At Chicago Playpen in the Sutherland Apartments building, 906 E. 47th St., grade-schooler Joseph mysteriously went missing when Batman appeared to help magician Edd Fairman finish the trick that turned three scarves into an American flag.

“I’ve never been to a play space like this where you don’t have to be a member,” Fairman said Saturday between acts of spinning plates on his face and juggling. “It’s a lot like the Children’s Museum up on Navy Pier, but a lot more affordable.”

While memberships are available at Chicago Playpen, which officially opened Monday, anyone can bring children to take part in free-play sessions from 9 a.m. to 4 p.m. daily during the summer at a cost of $12 per child. Caregivers must stay with their children.

Chicago Playpen is the brainchild of Anika McNeill, a fourth- and fifth-grade math and science teacher for Chicago Public Schools.

“We know a lot of kids are sitting at home on the computer or playing video games in isolation,” McNeill said.

She said that in her role as a teacher she’s seen free play slowly be taken out of the schools as kids increasingly move to screens for entertainment. She said when she became pregnant with the first of her three kids, she started brainstorming ideas for a play area kids could go to in the neighborhood when the weather was too cold for the park.

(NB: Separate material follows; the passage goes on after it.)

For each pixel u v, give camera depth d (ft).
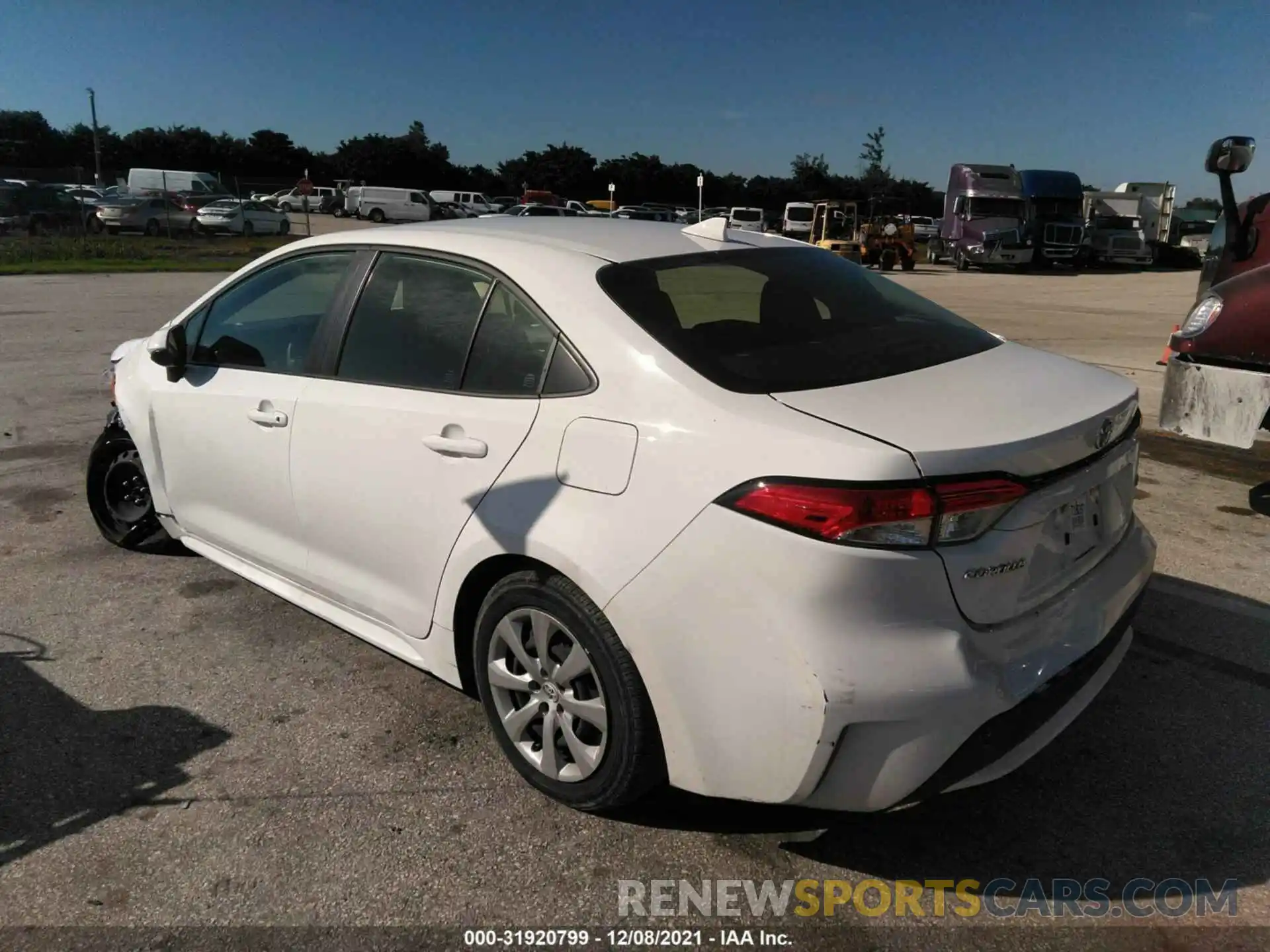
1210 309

“I was really nervous about this at first,” McNeill said, adding that three kids, two cars and one mortgage in Woodlawn seemed like an impossible barrier to starting a business.

She said she spent years talking to parents in neighborhood parks and fellow teachers about the idea.

When her colleagues at other elementary schools started looking for extra work as layoff notices went out from CPS and offered to teach classes and run free-play sessions, she said she thought it was time to make the idea a reality.

All arts and crafts classes for kids and even the mommy-and-me yoga and exercise classes are taught by licensed Chicago teachers.

The play space also offers birthday parties and field trips for daycares.